第19章 それぞれの想いが奏でるカノン【京都姉妹校交流会―団体戦―】


「はい、ここが観覧席だよー」

 五条に連れられ、順平は緊張と共に室内を見渡した。
 中は十畳ほどの、どちらかといえば和室に近い造り。しかし、そんな和の雰囲気も、一面の壁に設置された大きな七つのモニターがぶち壊している。

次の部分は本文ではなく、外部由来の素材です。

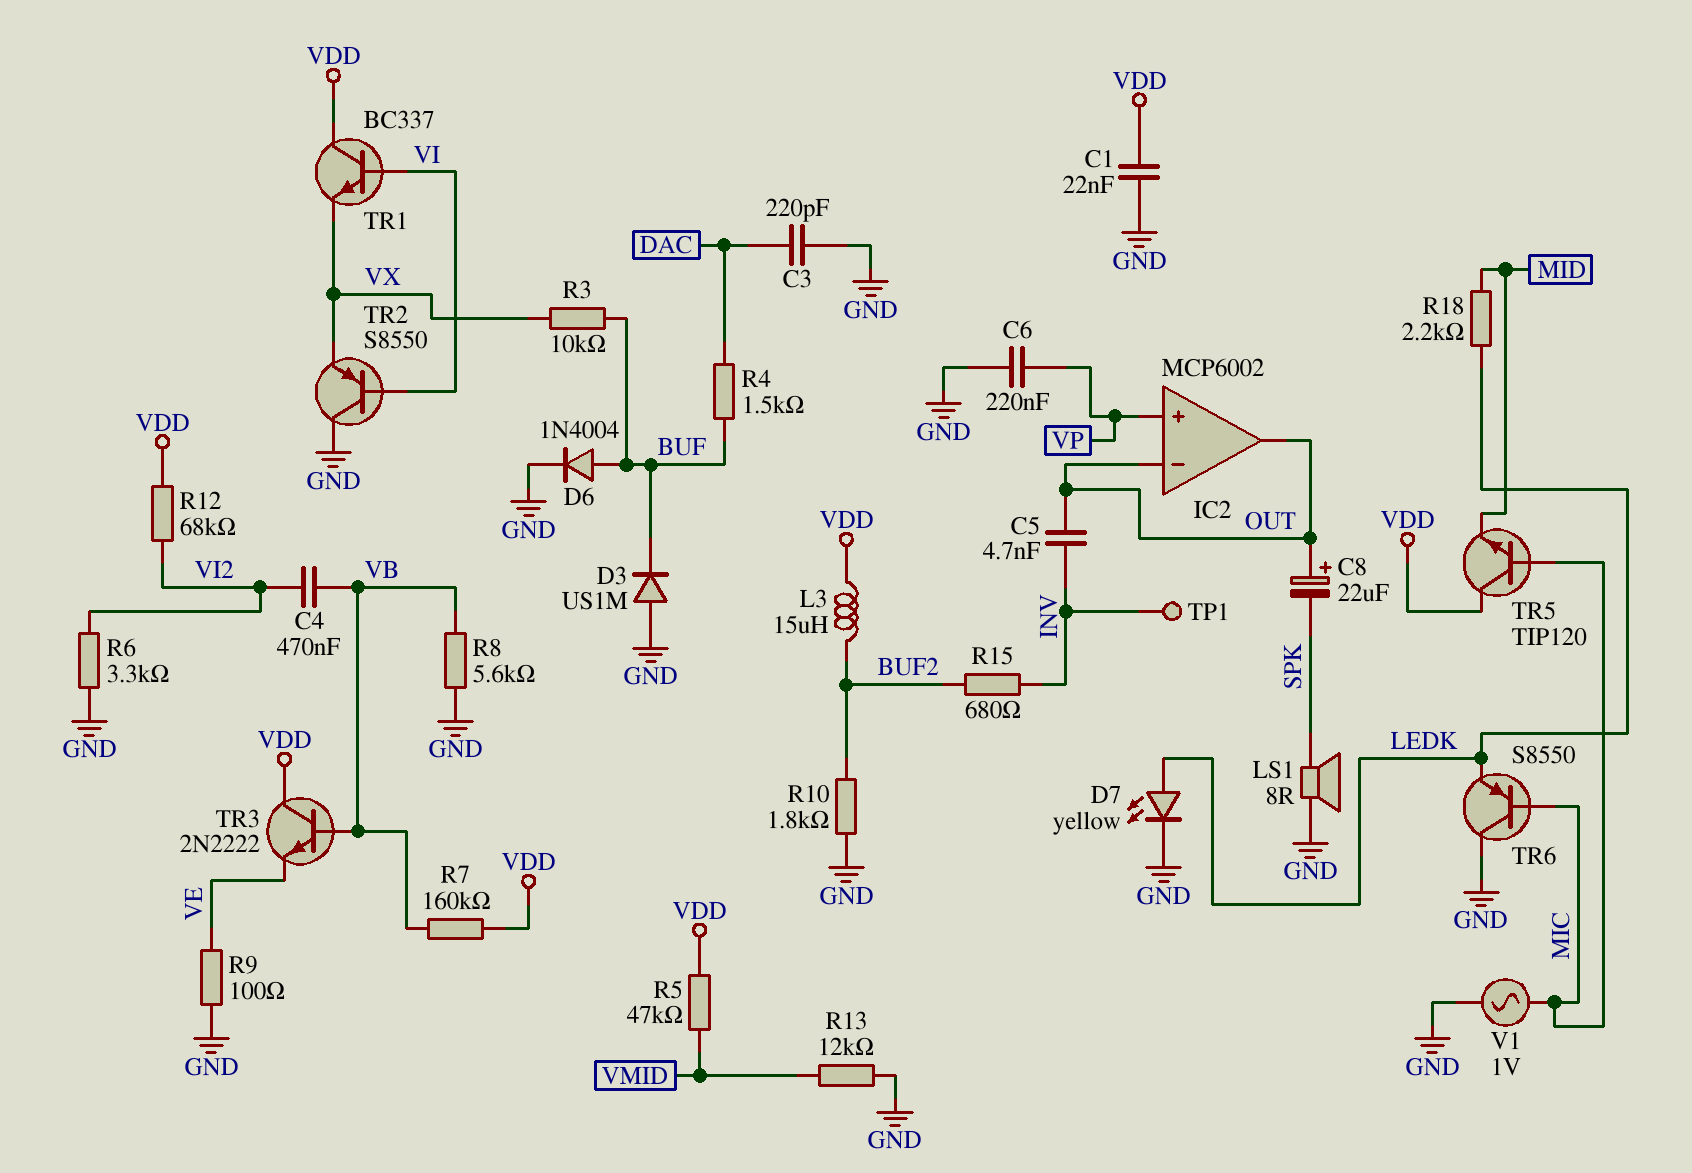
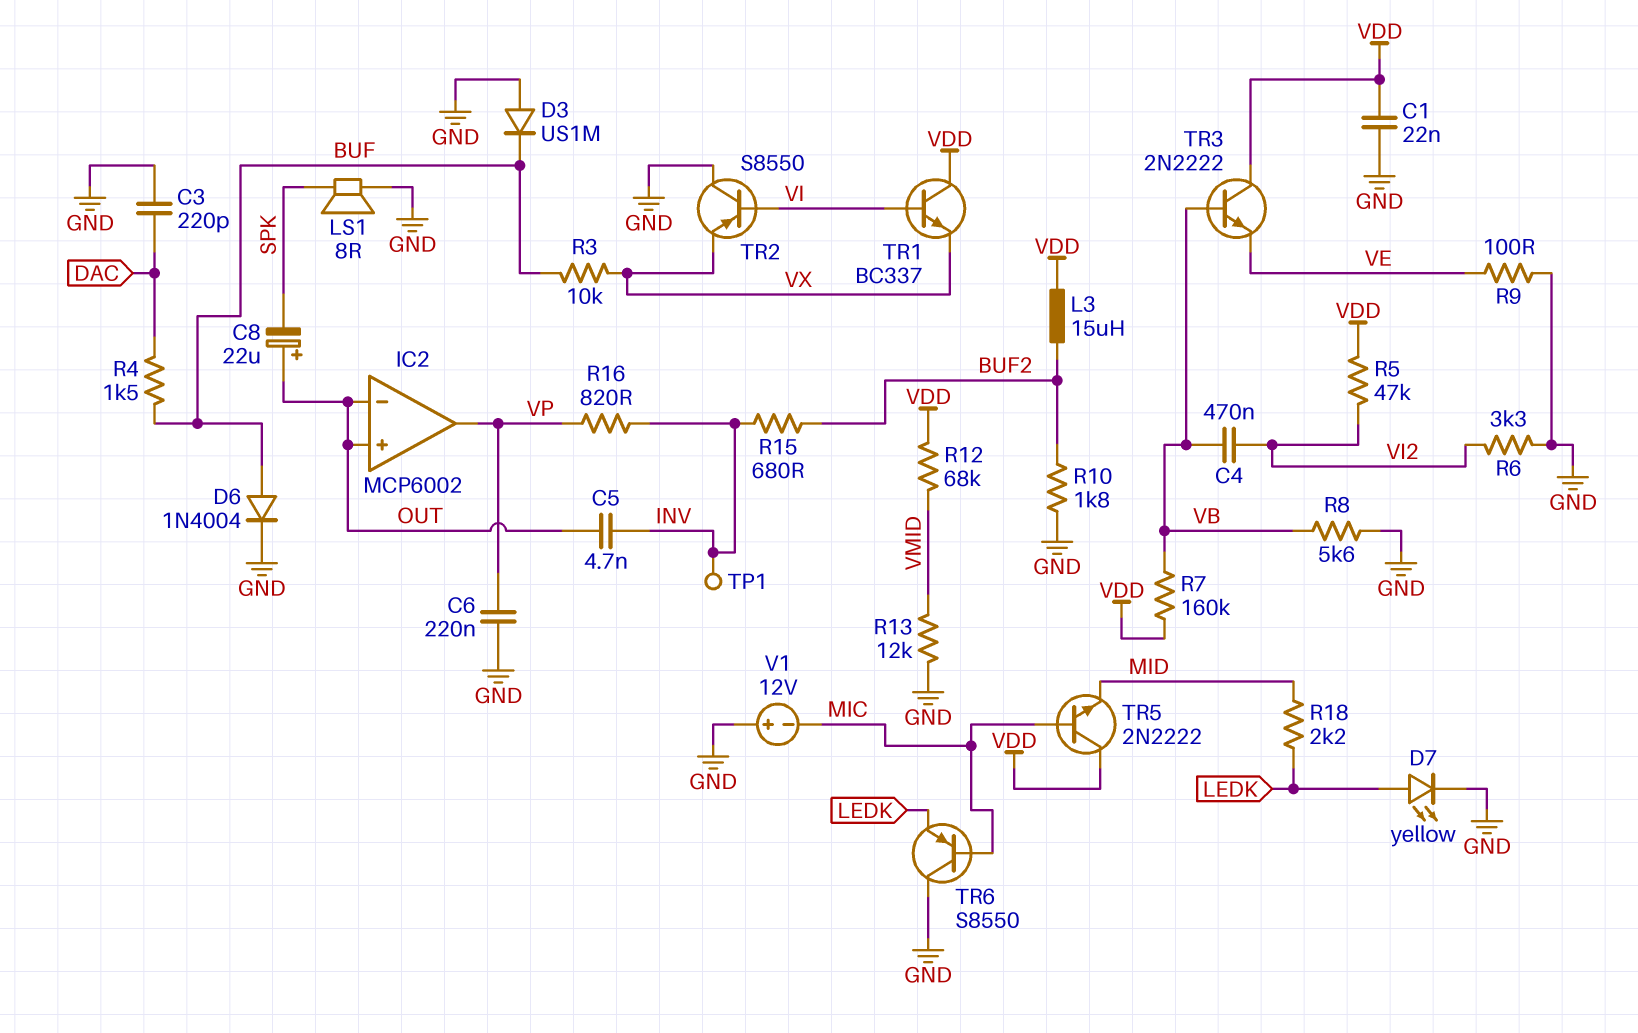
IC2 pin in+: VP -> OUT
IC2 pin out: OUT -> VP
R5: 47k (VDD, VMID) -> 47k (VDD, VI2)
R12: 68k (VDD, VI2) -> 68k (VDD, VMID)
R16: none -> 820 (INV, VP)
TR5: NPN TIP120 (B MIC, C VDD, E MID) -> NPN 2N2222 (B MIC, C VDD, E MID)
V1: AC 1V (GND, MIC) -> 12V (plus GND, minus MIC)

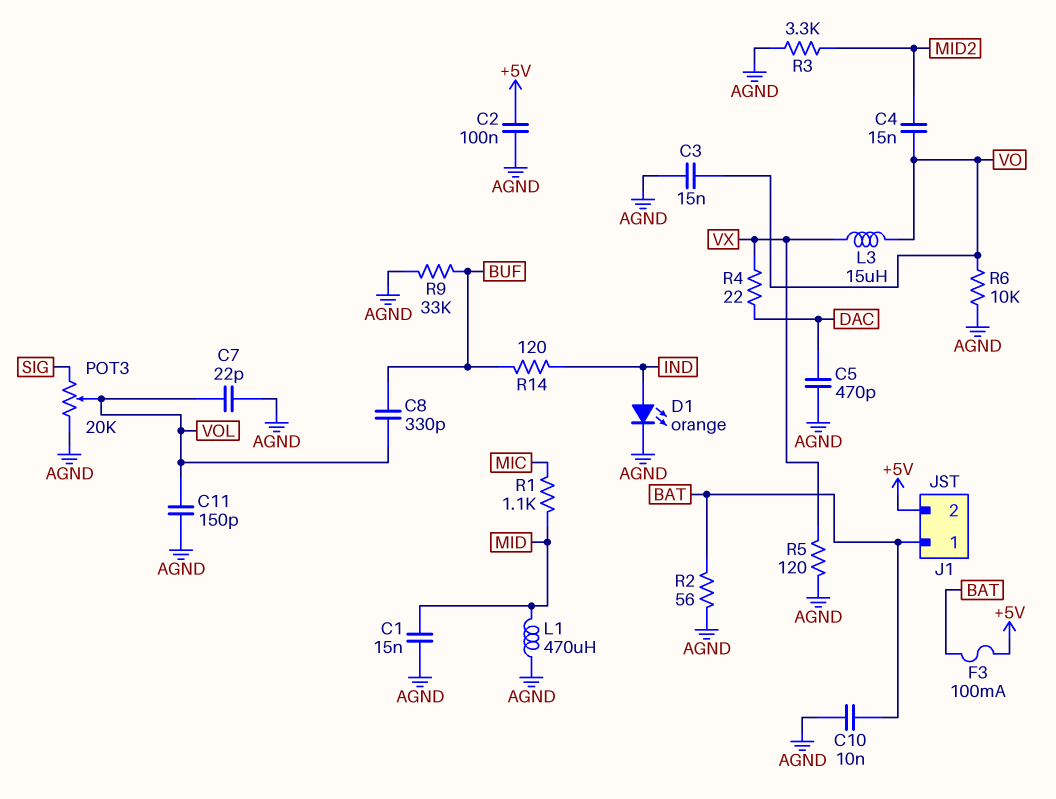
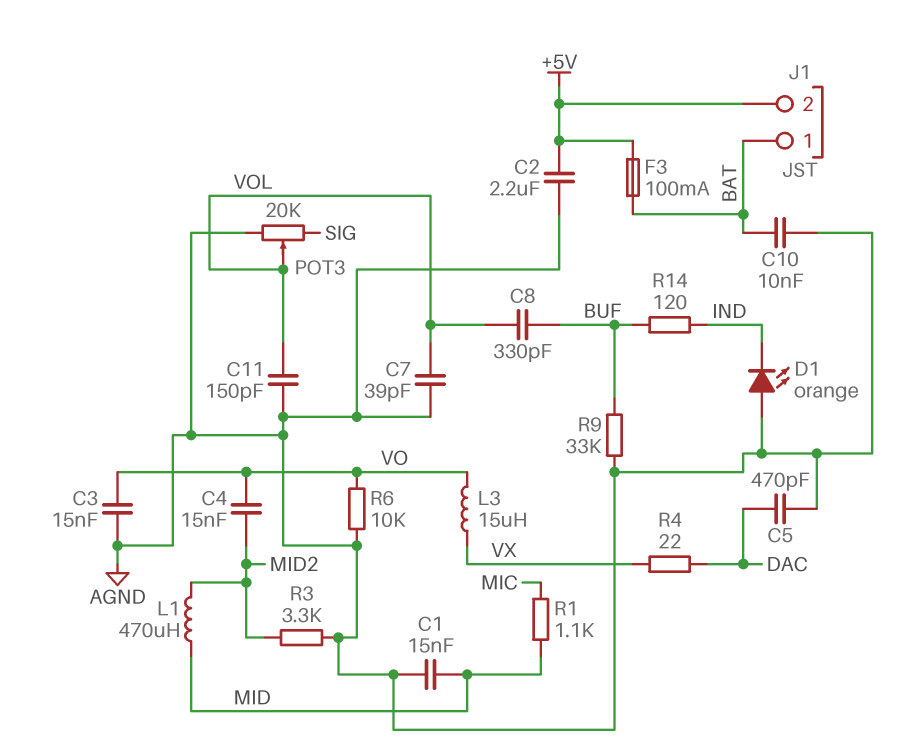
C2: 100nF (+5V, AGND) -> 2.2uF (+5V, AGND)
C7: 22pF (AGND, VOL) -> 39pF (AGND, VOL)
D1: LED orange (A IND, K AGND) -> LED orange (A AGND, K IND)
L1: 470uH (AGND, MID) -> 470uH (MID, MID2)
R2: 56 (AGND, BAT) -> none
R5: 120 (AGND, VX) -> none

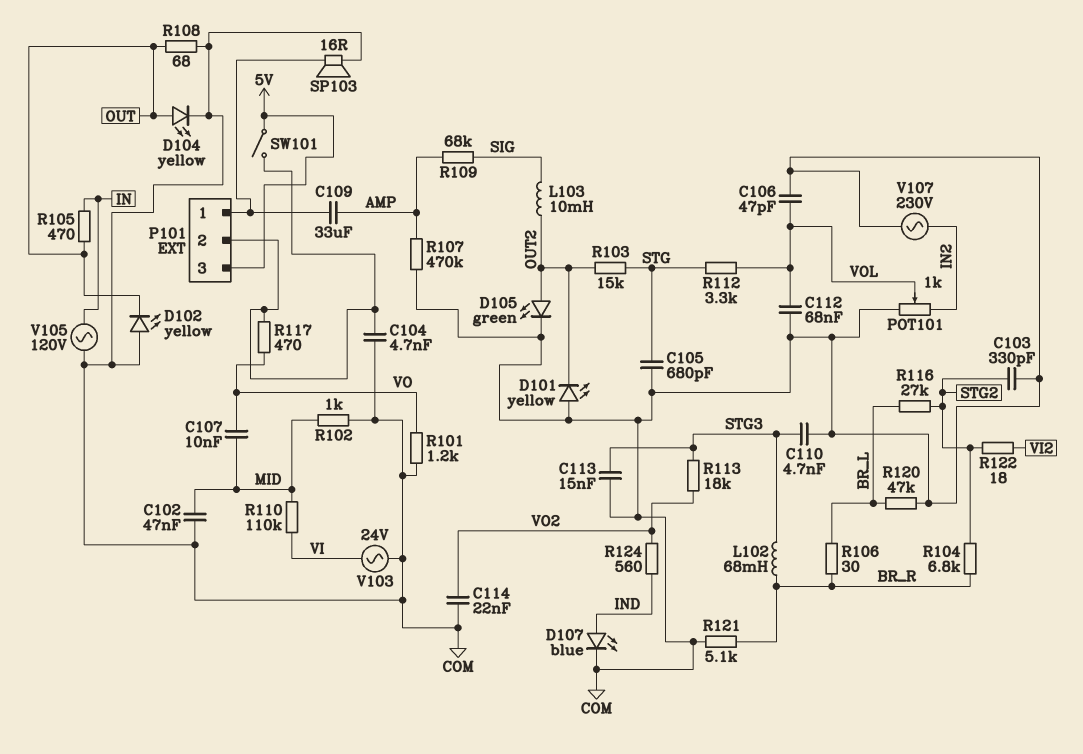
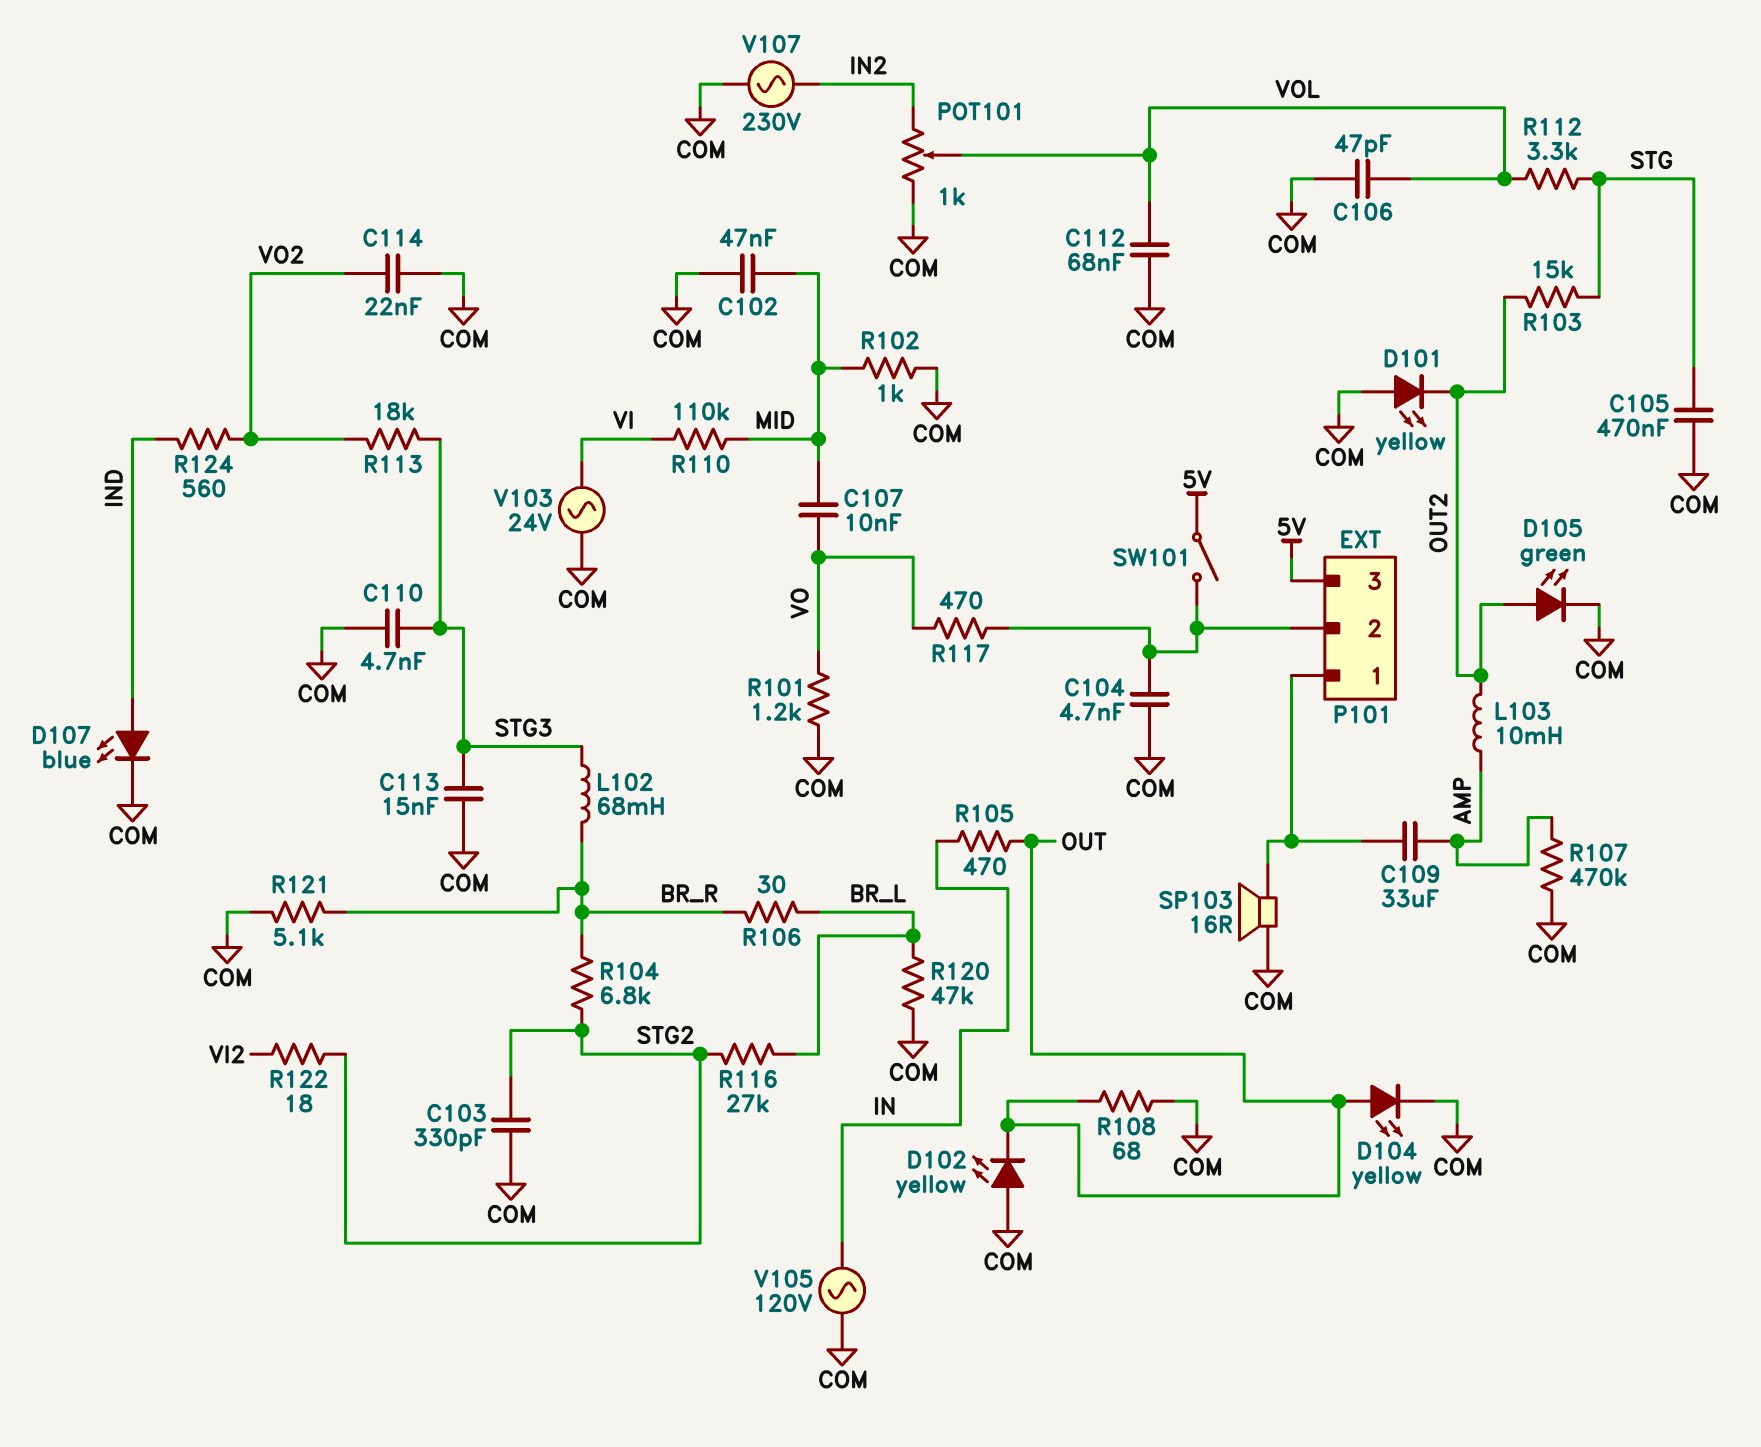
C105: 680pF (COM, STG) -> 470nF (COM, STG)
L103: 10mH (OUT2, SIG) -> 10mH (AMP, OUT2)
R109: 68k (AMP, SIG) -> none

 室内にはすでに、順平と五条以外の全員が揃っていた。
 京都校の学長である楽巌寺、引率教師の歌姫、そして東京校の学長である夜蛾。そして、もう一人は見かけない女性だ。
 薄い色の長い髪と長身でグラマラスな体型は、大人の色香を放っている。

「彼女とは初めてだよね。呪術師の冥さんだよ」

「よろしく、坊や」


 ―― 一級呪術師 冥冥


 冥冥は無所属の呪術師で、鳥を操ることができるらしく、共有した視覚をモニター映像に映し出してくれるらしい。
 呪術ってなんでもありなんだな。単純にすごい。

 よろしくお願いします、と頭を下げて順平も自己紹介をする。
 五条に促されて椅子に座ろうとして、夜蛾と目が合った。

「数日ぶりだな。上手くやれそうか?」

「は、はい!」

 何となく緊張し、つっかえながら短く返事をすると、夜蛾は「そうか」と言って人形を渡してくる。
 どこかこちらを舐めたような顔のクマの人形だ。そこそこの大きさがあり、両腕ですっぽりと抱えられる。